Of course, before coming to Iceland, I read everything I could about here, including the novel Independent People by Halldór Laxness.

I also prefer to go for walks and find inspiration from how nature creates beauty seemingly from nothing.  I like to observe and learn from ‘ordinary’ people on the streets, and if I’m travelling abroad, I prefer to take public transport/walk to learn about local culture.
 
What role has your time at PLC Sydney played in your life? 
Coming to PLC Sydney was a game-changer.  It provided a safe learning environment where I could go at my own pace and enjoy extra-curricular activities as well. I made a great bunch of friends, and we still keep in touch today. It was not about coming first but allowing for diversity of talent, having fun, caring and going through with everyone. Even simple things like the use of the diary at school helped develop time and project management skills which are very valuable in my work today. 

In today’s workplace, we need to value diversity, and the different skill-sets everyone brings, and it is not the leader who is best at everything.
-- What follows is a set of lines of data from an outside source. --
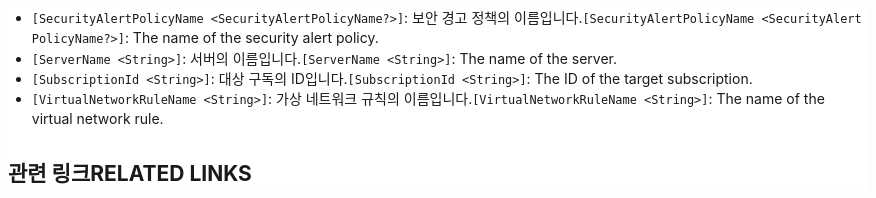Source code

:   - <span data-ttu-id="cea63-149">`[SecurityAlertPolicyName <SecurityAlertPolicyName?>]`: 보안 경고 정책의 이름입니다.</span><span class="sxs-lookup"><span data-stu-id="cea63-149">`[SecurityAlertPolicyName <SecurityAlertPolicyName?>]`: The name of the security alert policy.</span></span>
  - <span data-ttu-id="cea63-150">`[ServerName <String>]`: 서버의 이름입니다.</span><span class="sxs-lookup"><span data-stu-id="cea63-150">`[ServerName <String>]`: The name of the server.</span></span>
  - <span data-ttu-id="cea63-151">`[SubscriptionId <String>]`: 대상 구독의 ID입니다.</span><span class="sxs-lookup"><span data-stu-id="cea63-151">`[SubscriptionId <String>]`: The ID of the target subscription.</span></span>
  - <span data-ttu-id="cea63-152">`[VirtualNetworkRuleName <String>]`: 가상 네트워크 규칙의 이름입니다.</span><span class="sxs-lookup"><span data-stu-id="cea63-152">`[VirtualNetworkRuleName <String>]`: The name of the virtual network rule.</span></span>

## <span data-ttu-id="cea63-153">관련 링크</span><span class="sxs-lookup"><span data-stu-id="cea63-153">RELATED LINKS</span></span>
It’s making sure we have the right people who enjoy what they do and can work together in a synergistic way because then you have a top-performing team.
 
What are some of your favourite memories from your time at school? 
Music was a big part of my school life. As the concertmaster, I remember playing at the Opera House, the numerous orchestral performances, Yr 10 in Toad of Toad Hall, House musical concerts and the first-ever Prom Concert when the new gym was completed in 1986 (or was it 1987?).